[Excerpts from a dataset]
━━━━━━━━━━

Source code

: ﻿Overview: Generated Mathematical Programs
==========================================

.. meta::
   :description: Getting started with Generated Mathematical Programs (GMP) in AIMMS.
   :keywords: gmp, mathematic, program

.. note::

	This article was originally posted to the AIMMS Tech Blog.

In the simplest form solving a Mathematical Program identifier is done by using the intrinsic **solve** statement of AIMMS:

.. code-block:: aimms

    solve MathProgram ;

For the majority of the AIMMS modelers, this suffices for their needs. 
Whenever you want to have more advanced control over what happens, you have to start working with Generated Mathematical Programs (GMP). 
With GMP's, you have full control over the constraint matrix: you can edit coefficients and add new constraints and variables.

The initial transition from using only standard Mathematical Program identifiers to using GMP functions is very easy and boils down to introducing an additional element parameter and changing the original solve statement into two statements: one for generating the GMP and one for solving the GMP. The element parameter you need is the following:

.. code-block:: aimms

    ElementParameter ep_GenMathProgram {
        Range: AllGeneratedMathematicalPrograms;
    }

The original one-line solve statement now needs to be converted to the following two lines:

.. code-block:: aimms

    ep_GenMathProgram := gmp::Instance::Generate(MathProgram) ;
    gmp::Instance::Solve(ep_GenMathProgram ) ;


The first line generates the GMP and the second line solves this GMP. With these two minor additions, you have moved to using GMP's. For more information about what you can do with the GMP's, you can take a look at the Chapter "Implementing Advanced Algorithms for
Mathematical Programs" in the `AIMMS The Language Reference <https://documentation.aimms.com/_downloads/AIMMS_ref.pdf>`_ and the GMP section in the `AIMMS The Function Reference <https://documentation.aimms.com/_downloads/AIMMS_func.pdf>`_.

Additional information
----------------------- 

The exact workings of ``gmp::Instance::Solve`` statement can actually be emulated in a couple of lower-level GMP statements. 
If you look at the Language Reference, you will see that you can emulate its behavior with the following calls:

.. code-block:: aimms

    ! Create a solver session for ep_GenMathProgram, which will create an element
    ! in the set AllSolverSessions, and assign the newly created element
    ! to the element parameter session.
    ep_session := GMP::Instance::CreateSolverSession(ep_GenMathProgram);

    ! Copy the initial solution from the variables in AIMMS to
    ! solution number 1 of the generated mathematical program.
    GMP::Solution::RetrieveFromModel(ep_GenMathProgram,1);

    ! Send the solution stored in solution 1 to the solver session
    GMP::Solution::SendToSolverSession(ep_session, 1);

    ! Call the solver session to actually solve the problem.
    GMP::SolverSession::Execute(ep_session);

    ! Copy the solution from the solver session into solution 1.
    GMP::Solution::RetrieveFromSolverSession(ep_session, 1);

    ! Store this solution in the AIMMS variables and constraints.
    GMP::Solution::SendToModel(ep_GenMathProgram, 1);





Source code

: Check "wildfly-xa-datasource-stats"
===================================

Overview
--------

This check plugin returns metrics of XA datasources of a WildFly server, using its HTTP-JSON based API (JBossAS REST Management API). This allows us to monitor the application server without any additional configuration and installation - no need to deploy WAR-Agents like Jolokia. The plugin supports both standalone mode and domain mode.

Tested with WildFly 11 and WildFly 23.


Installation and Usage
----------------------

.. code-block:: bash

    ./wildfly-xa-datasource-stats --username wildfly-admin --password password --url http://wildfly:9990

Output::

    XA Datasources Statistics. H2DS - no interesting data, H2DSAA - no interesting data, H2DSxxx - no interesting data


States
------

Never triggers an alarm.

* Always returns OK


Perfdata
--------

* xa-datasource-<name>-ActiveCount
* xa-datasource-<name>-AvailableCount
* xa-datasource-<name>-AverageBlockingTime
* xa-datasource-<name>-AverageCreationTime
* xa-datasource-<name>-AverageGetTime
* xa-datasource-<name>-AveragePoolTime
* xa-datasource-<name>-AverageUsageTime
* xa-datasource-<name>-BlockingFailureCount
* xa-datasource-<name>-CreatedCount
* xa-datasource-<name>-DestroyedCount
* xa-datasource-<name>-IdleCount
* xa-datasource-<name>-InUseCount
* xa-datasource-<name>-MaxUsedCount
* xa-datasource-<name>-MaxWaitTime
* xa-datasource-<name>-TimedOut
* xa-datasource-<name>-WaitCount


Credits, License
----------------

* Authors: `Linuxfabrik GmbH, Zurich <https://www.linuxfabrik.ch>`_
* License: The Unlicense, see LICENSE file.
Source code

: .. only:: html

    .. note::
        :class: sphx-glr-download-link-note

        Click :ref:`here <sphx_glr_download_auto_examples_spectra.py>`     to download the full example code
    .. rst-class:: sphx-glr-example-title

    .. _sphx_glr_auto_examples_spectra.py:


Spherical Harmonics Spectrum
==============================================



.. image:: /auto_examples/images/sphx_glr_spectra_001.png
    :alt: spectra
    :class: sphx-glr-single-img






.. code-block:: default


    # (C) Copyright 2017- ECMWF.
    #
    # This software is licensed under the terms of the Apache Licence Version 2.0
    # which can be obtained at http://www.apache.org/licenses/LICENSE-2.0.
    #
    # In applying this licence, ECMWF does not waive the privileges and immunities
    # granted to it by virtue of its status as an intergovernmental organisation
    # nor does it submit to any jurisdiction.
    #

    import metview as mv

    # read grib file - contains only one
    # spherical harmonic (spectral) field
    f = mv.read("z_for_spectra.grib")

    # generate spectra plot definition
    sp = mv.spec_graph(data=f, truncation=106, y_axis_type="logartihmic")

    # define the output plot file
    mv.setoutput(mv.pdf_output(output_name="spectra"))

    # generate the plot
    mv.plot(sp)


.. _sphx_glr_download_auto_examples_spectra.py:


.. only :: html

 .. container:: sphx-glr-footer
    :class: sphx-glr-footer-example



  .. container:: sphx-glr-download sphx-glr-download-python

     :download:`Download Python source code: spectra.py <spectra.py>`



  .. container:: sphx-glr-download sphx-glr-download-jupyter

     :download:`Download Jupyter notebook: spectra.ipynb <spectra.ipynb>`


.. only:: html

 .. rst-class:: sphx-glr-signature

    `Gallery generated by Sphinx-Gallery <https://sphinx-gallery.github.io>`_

━━━━━━━━━━

**Work required**
What's needed is an exact copy of every entry.

**Exercise response**
Source code

: ﻿Overview: Generated Mathematical Programs
==========================================

.. meta::
   :description: Getting started with Generated Mathematical Programs (GMP) in AIMMS.
   :keywords: gmp, mathematic, program

.. note::

	This article was originally posted to the AIMMS Tech Blog.

In the simplest form solving a Mathematical Program identifier is done by using the intrinsic **solve** statement of AIMMS:

.. code-block:: aimms

    solve MathProgram ;

For the majority of the AIMMS modelers, this suffices for their needs. 
Whenever you want to have more advanced control over what happens, you have to start working with Generated Mathematical Programs (GMP). 
With GMP's, you have full control over the constraint matrix: you can edit coefficients and add new constraints and variables.

The initial transition from using only standard Mathematical Program identifiers to using GMP functions is very easy and boils down to introducing an additional element parameter and changing the original solve statement into two statements: one for generating the GMP and one for solving the GMP. The element parameter you need is the following:

.. code-block:: aimms

    ElementParameter ep_GenMathProgram {
        Range: AllGeneratedMathematicalPrograms;
    }

The original one-line solve statement now needs to be converted to the following two lines:

.. code-block:: aimms

    ep_GenMathProgram := gmp::Instance::Generate(MathProgram) ;
    gmp::Instance::Solve(ep_GenMathProgram ) ;


The first line generates the GMP and the second line solves this GMP. With these two minor additions, you have moved to using GMP's. For more information about what you can do with the GMP's, you can take a look at the Chapter "Implementing Advanced Algorithms for
Mathematical Programs" in the `AIMMS The Language Reference <https://documentation.aimms.com/_downloads/AIMMS_ref.pdf>`_ and the GMP section in the `AIMMS The Function Reference <https://documentation.aimms.com/_downloads/AIMMS_func.pdf>`_.

Additional information
----------------------- 

The exact workings of ``gmp::Instance::Solve`` statement can actually be emulated in a couple of lower-level GMP statements. 
If you look at the Language Reference, you will see that you can emulate its behavior with the following calls:

.. code-block:: aimms

    ! Create a solver session for ep_GenMathProgram, which will create an element
    ! in the set AllSolverSessions, and assign the newly created element
    ! to the element parameter session.
    ep_session := GMP::Instance::CreateSolverSession(ep_GenMathProgram);

    ! Copy the initial solution from the variables in AIMMS to
    ! solution number 1 of the generated mathematical program.
    GMP::Solution::RetrieveFromModel(ep_GenMathProgram,1);

    ! Send the solution stored in solution 1 to the solver session
    GMP::Solution::SendToSolverSession(ep_session, 1);

    ! Call the solver session to actually solve the problem.
    GMP::SolverSession::Execute(ep_session);

    ! Copy the solution from the solver session into solution 1.
    GMP::Solution::RetrieveFromSolverSession(ep_session, 1);

    ! Store this solution in the AIMMS variables and constraints.
    GMP::Solution::SendToModel(ep_GenMathProgram, 1);





Source code

: Check "wildfly-xa-datasource-stats"
===================================

Overview
--------

This check plugin returns metrics of XA datasources of a WildFly server, using its HTTP-JSON based API (JBossAS REST Management API). This allows us to monitor the application server without any additional configuration and installation - no need to deploy WAR-Agents like Jolokia. The plugin supports both standalone mode and domain mode.

Tested with WildFly 11 and WildFly 23.


Installation and Usage
----------------------

.. code-block:: bash

    ./wildfly-xa-datasource-stats --username wildfly-admin --password password --url http://wildfly:9990

Output::

    XA Datasources Statistics. H2DS - no interesting data, H2DSAA - no interesting data, H2DSxxx - no interesting data


States
------

Never triggers an alarm.

* Always returns OK


Perfdata
--------

* xa-datasource-<name>-ActiveCount
* xa-datasource-<name>-AvailableCount
* xa-datasource-<name>-AverageBlockingTime
* xa-datasource-<name>-AverageCreationTime
* xa-datasource-<name>-AverageGetTime
* xa-datasource-<name>-AveragePoolTime
* xa-datasource-<name>-AverageUsageTime
* xa-datasource-<name>-BlockingFailureCount
* xa-datasource-<name>-CreatedCount
* xa-datasource-<name>-DestroyedCount
* xa-datasource-<name>-IdleCount
* xa-datasource-<name>-InUseCount
* xa-datasource-<name>-MaxUsedCount
* xa-datasource-<name>-MaxWaitTime
* xa-datasource-<name>-TimedOut
* xa-datasource-<name>-WaitCount


Credits, License
----------------

* Authors: `Linuxfabrik GmbH, Zurich <https://www.linuxfabrik.ch>`_
* License: The Unlicense, see LICENSE file.
Source code

: .. only:: html

    .. note::
        :class: sphx-glr-download-link-note

        Click :ref:`here <sphx_glr_download_auto_examples_spectra.py>`     to download the full example code
    .. rst-class:: sphx-glr-example-title

    .. _sphx_glr_auto_examples_spectra.py:


Spherical Harmonics Spectrum
==============================================



.. image:: /auto_examples/images/sphx_glr_spectra_001.png
    :alt: spectra
    :class: sphx-glr-single-img






.. code-block:: default


    # (C) Copyright 2017- ECMWF.
    #
    # This software is licensed under the terms of the Apache Licence Version 2.0
    # which can be obtained at http://www.apache.org/licenses/LICENSE-2.0.
    #
    # In applying this licence, ECMWF does not waive the privileges and immunities
    # granted to it by virtue of its status as an intergovernmental organisation
    # nor does it submit to any jurisdiction.
    #

    import metview as mv

    # read grib file - contains only one
    # spherical harmonic (spectral) field
    f = mv.read("z_for_spectra.grib")

    # generate spectra plot definition
    sp = mv.spec_graph(data=f, truncation=106, y_axis_type="logartihmic")

    # define the output plot file
    mv.setoutput(mv.pdf_output(output_name="spectra"))

    # generate the plot
    mv.plot(sp)


.. _sphx_glr_download_auto_examples_spectra.py:


.. only :: html

 .. container:: sphx-glr-footer
    :class: sphx-glr-footer-example



  .. container:: sphx-glr-download sphx-glr-download-python

     :download:`Download Python source code: spectra.py <spectra.py>`



  .. container:: sphx-glr-download sphx-glr-download-jupyter

     :download:`Download Jupyter notebook: spectra.ipynb <spectra.ipynb>`


.. only:: html

 .. rst-class:: sphx-glr-signature

    `Gallery generated by Sphinx-Gallery <https://sphinx-gallery.github.io>`_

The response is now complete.